Last year I was introduced to a father who told me about how his daughter had spent months and months in Great Ormond Street Hospital in London being treated for a rare cancer. We were exchanging stories about our experiences with our respective children in hospital and then went on to discuss the work of Thinking of Oscar. When I mentioned the Vein Finders that we were in the process of putting into the Oxford Children’s hospital and how they would have been such a help for Oscar with his blood tests and cannulations this other dad told me how he had never heard of the technology and how his daughter had had hundreds of procedures and that the AccuVein would have made such a difference to her.

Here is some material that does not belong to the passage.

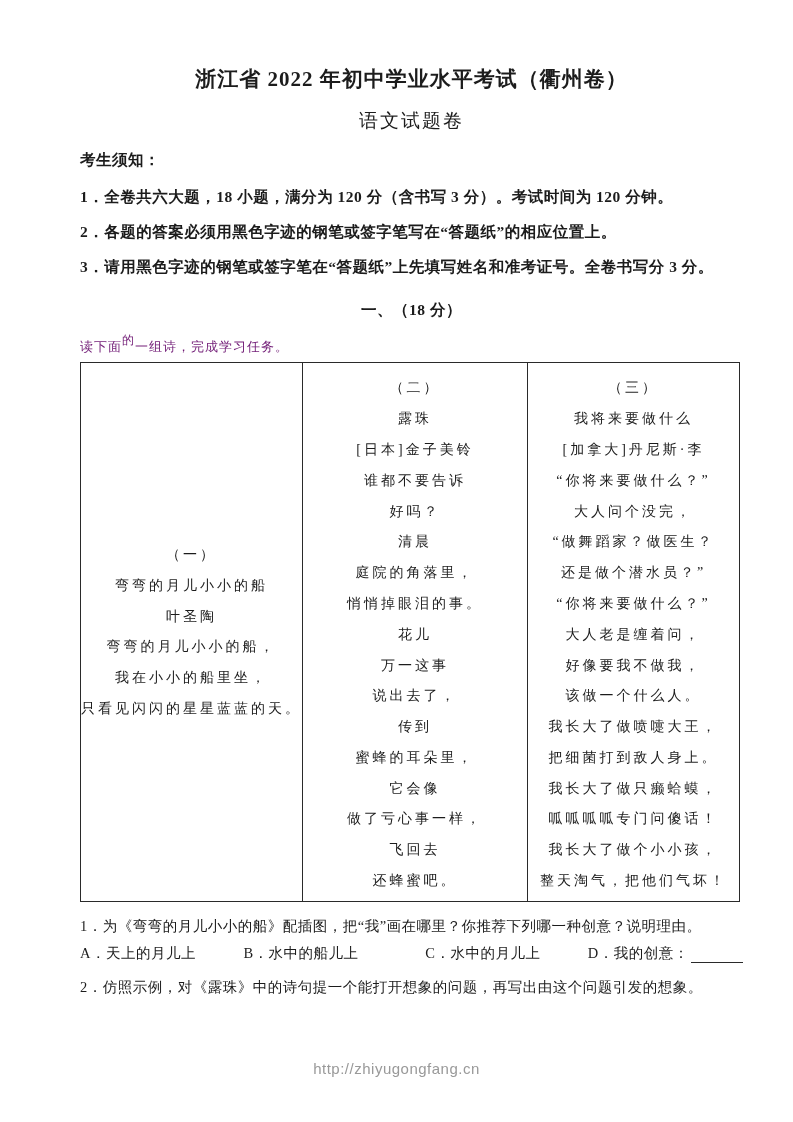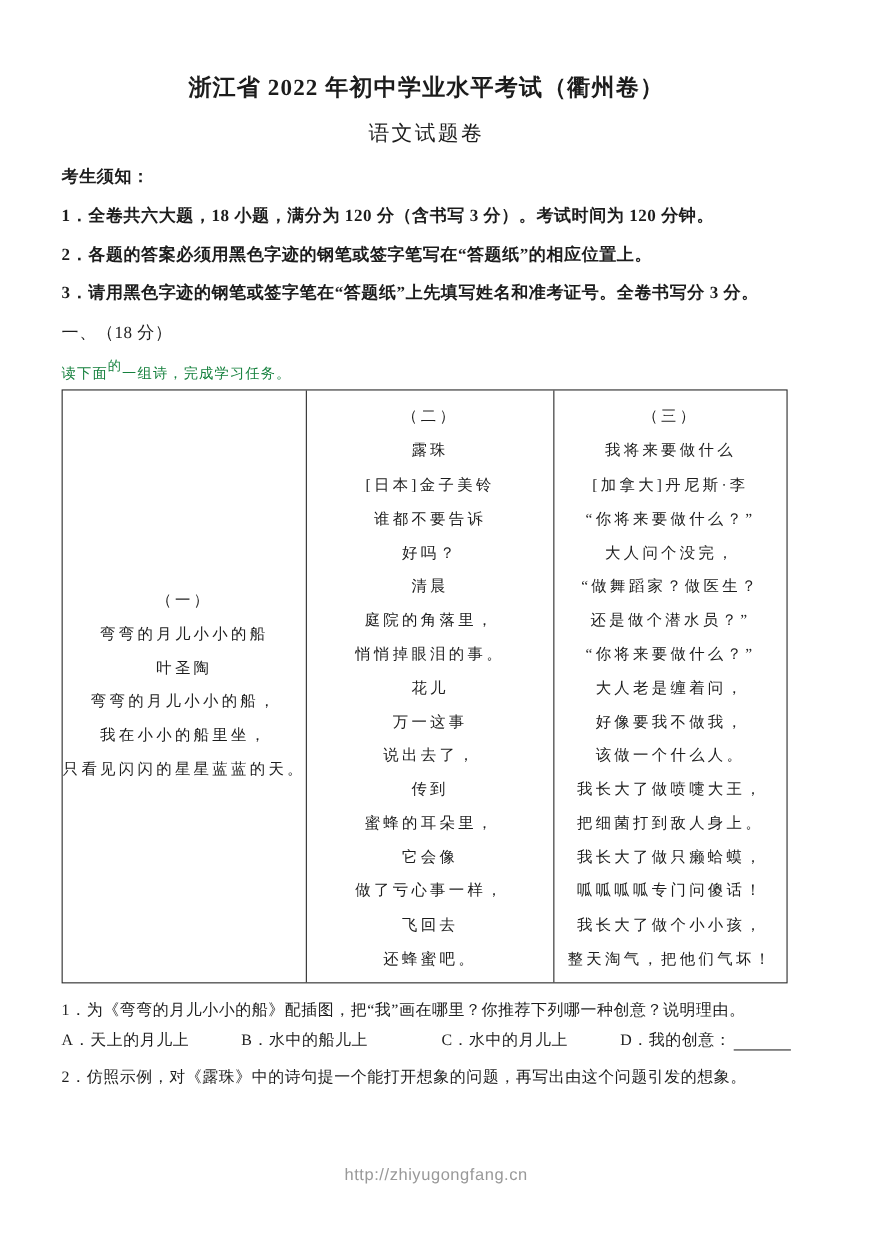"浙江省 2022 年初中学业水平考试（衢州卷）" .content { left: 56px -> 80px }
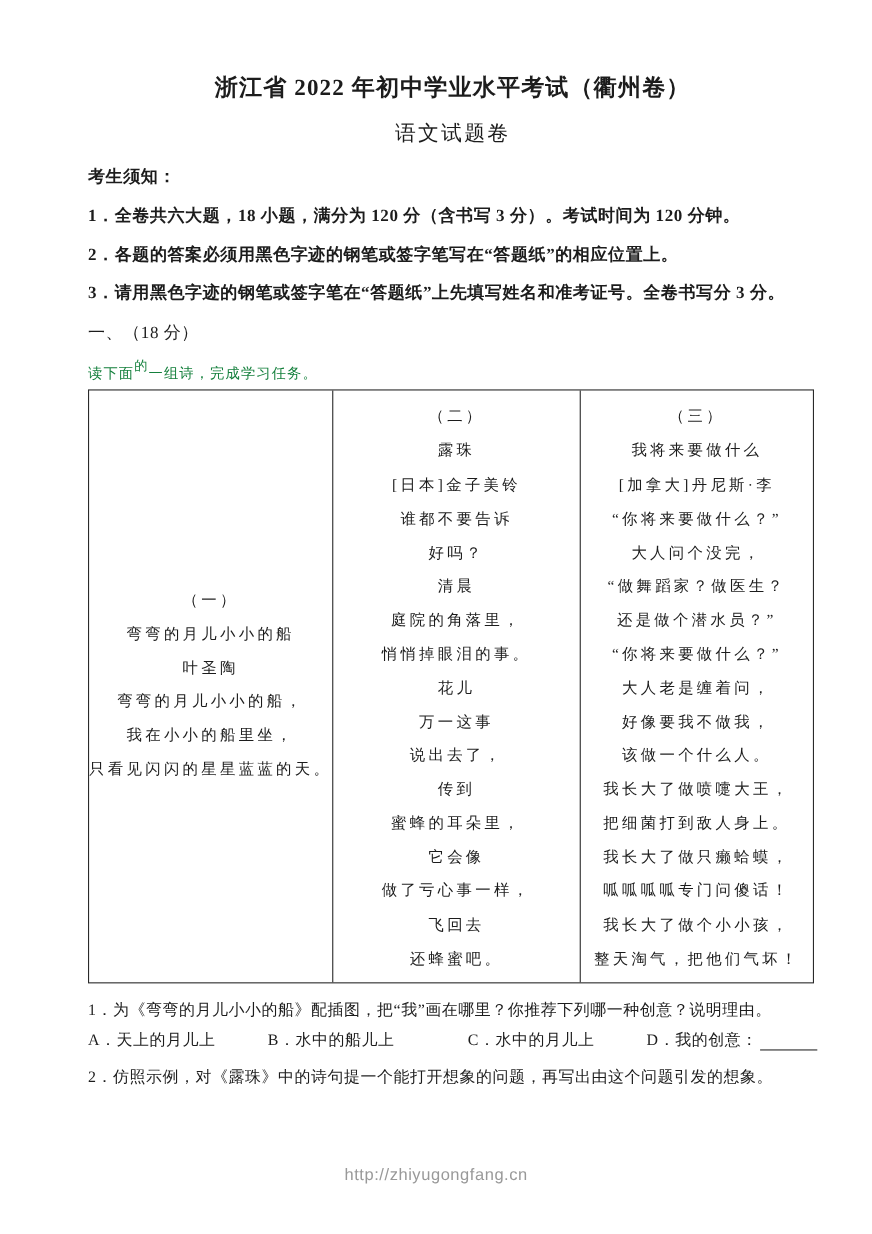"一、（18 分）" .section-heading { font-weight: normal -> bold; margin-top: 16px -> 24px; text-align: none -> center }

Last week I visited Great Ormond Street Hospital (GOSH) for the first time. It is currently undergoing a £300M redevelopment, helping to retain it’s spot as one of the top 2 children’s hospitals in the world alongside the Boston Children’s Hospital. I was met by two lovely ladies from the GOSH Charity and then introduced to some doctors and a staff nurse who had heard about the vein finders and were keen to get them into GOSH. In fact I found out that they did have one, however it could only be used by 2 doctors in the whole hospital and they were in desperate need of another. They have employed a “2 strikes and you are out” policy in the hospital, meaning that you get 2 attempts to get it right with a child and then you have to call one of these 2 specialist doctors in. With over 250,000 children passing through the gates of GOSH every year, from all corners of the globe, they are expected to be the best and have the best and largely they are. We discussed the benefits of the technology, how the John Radcliffe Children’s Hospital in Oxford had found them to be vital, not only to help the children but also to ease the fears of both parents and doctors.
I was then shown round the children’s cardiac ward where they would like our donation to be housed. The ward sister treated me like a VIP, explaining the facilities that they had and the impact that the vein finder could have to so many children. Sometimes babies who are a matter of just a few hours old would be transferred from the maternity unit in the nearby UCL hospital to the high dependency unit on the cardiac ward at GOSH. She explained how finding veins in these very tiny babies could be so difficult and how Thinking of Oscar could make a difference through the provision of a vein finder device.
We hope to make the donation of another Accuvein Vein Finder to GOSH asap. We thought long and hard about making this investment and talked it through with our trustees. Our perception had been that so many people would already be fundraising specifically for Great Ormond Street Children’s Hospital but in fact the funds that they have are already allocated to vital research or improvements to facilities. This is why Thinking of Oscar’s contribution will make such an important and immediate difference. Thinking of Oscar has been set up to help children and their families whilst in hospital care and we look to fund innovation and improvements over and above what the NHS can provide. Although we continue to be supported by our local community, we are also so grateful for the support that we are receiving from further afield. We have realised that children who require specialist care will sometimes need to go to the likes of GOSH (rather than stay at the local hospital) and so we want to make sure that we can help as many children and families as possible, wherever they are. Our ambition is big. Eventually we want to be able to say that Oscar’s legacy has helped not only to make children’s experiences better whilst in hospital care but that lives have been saved too.